# TASK:
Put every line of the material below into a numbered list, leaving out any blank lines.

# DATA IN THIS EXERCISE:
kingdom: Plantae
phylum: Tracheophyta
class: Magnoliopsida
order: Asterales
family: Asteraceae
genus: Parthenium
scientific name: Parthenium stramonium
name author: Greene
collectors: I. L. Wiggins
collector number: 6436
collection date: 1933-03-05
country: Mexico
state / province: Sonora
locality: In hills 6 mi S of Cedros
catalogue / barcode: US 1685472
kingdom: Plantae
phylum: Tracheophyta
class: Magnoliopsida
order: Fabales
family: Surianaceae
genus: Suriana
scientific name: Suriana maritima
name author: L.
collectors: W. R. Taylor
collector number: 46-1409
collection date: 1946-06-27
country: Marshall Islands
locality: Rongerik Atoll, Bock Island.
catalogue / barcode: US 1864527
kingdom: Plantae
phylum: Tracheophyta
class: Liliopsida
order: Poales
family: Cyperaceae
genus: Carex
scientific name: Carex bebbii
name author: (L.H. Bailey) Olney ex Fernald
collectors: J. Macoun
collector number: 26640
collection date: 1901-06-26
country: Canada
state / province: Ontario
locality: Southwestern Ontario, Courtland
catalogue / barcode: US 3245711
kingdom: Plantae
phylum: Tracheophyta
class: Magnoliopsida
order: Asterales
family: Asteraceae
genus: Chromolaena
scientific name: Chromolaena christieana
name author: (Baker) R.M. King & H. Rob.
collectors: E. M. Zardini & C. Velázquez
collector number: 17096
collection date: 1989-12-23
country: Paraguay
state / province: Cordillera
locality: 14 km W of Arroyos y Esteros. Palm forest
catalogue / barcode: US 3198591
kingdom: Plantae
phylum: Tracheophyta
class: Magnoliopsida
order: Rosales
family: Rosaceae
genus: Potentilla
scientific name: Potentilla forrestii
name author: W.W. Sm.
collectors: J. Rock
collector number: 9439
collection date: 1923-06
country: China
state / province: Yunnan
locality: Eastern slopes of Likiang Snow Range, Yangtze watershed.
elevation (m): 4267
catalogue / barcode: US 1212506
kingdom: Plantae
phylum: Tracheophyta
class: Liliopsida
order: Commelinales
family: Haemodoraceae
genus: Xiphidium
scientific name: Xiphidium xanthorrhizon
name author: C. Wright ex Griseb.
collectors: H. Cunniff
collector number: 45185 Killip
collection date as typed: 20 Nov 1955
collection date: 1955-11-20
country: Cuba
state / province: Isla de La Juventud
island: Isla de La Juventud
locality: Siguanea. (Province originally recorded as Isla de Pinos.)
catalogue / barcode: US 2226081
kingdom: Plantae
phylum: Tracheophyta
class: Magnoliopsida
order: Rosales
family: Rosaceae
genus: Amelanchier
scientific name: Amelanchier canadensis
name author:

# EXERCISE RESULT:
1. kingdom: Plantae
2. phylum: Tracheophyta
3. class: Magnoliopsida
4. order: Asterales
5. family: Asteraceae
6. genus: Parthenium
7. scientific name: Parthenium stramonium
8. name author: Greene
9. collectors: I. L. Wiggins
10. collector number: 6436
11. collection date: 1933-03-05
12. country: Mexico
13. state / province: Sonora
14. locality: In hills 6 mi S of Cedros
15. catalogue / barcode: US 1685472
16. kingdom: Plantae
17. phylum: Tracheophyta
18. class: Magnoliopsida
19. order: Fabales
20. family: Surianaceae
21. genus: Suriana
22. scientific name: Suriana maritima
23. name author: L.
24. collectors: W. R. Taylor
25. collector number: 46-1409
26. collection date: 1946-06-27
27. country: Marshall Islands
28. locality: Rongerik Atoll, Bock Island.
29. catalogue / barcode: US 1864527
30. kingdom: Plantae
31. phylum: Tracheophyta
32. class: Liliopsida
33. order: Poales
34. family: Cyperaceae
35. genus: Carex
36. scientific name: Carex bebbii
37. name author: (L.H. Bailey) Olney ex Fernald
38. collectors: J. Macoun
39. collector number: 26640
40. collection date: 1901-06-26
41. country: Canada
42. state / province: Ontario
43. locality: Southwestern Ontario, Courtland
44. catalogue / barcode: US 3245711
45. kingdom: Plantae
46. phylum: Tracheophyta
47. class: Magnoliopsida
48. order: Asterales
49. family: Asteraceae
50. genus: Chromolaena
51. scientific name: Chromolaena christieana
52. name author: (Baker) R.M. King & H. Rob.
53. collectors: E. M. Zardini & C. Velázquez
54. collector number: 17096
55. collection date: 1989-12-23
56. country: Paraguay
57. state / province: Cordillera
58. locality: 14 km W of Arroyos y Esteros. Palm forest
59. catalogue / barcode: US 3198591
60. kingdom: Plantae
61. phylum: Tracheophyta
62. class: Magnoliopsida
63. order: Rosales
64. family: Rosaceae
65. genus: Potentilla
66. scientific name: Potentilla forrestii
67. name author: W.W. Sm.
68. collectors: J. Rock
69. collector number: 9439
70. collection date: 1923-06
71. country: China
72. state / province: Yunnan
73. locality: Eastern slopes of Likiang Snow Range, Yangtze watershed.
74. elevation (m): 4267
75. catalogue / barcode: US 1212506
76. kingdom: Plantae
77. phylum: Tracheophyta
78. class: Liliopsida
79. order: Commelinales
80. family: Haemodoraceae
81. genus: Xiphidium
82. scientific name: Xiphidium xanthorrhizon
83. name author: C. Wright ex Griseb.
84. collectors: H. Cunniff
85. collector number: 45185 Killip
86. collection date as typed: 20 Nov 1955
87. collection date: 1955-11-20
88. country: Cuba
89. state / province: Isla de La Juventud
90. island: Isla de La Juventud
91. locality: Siguanea. (Province originally recorded as Isla de Pinos.)
92. catalogue / barcode: US 2226081
93. kingdom: Plantae
94. phylum: Tracheophyta
95. class: Magnoliopsida
96. order: Rosales
97. family: Rosaceae
98. genus: Amelanchier
99. scientific name: Amelanchier canadensis
100. name author:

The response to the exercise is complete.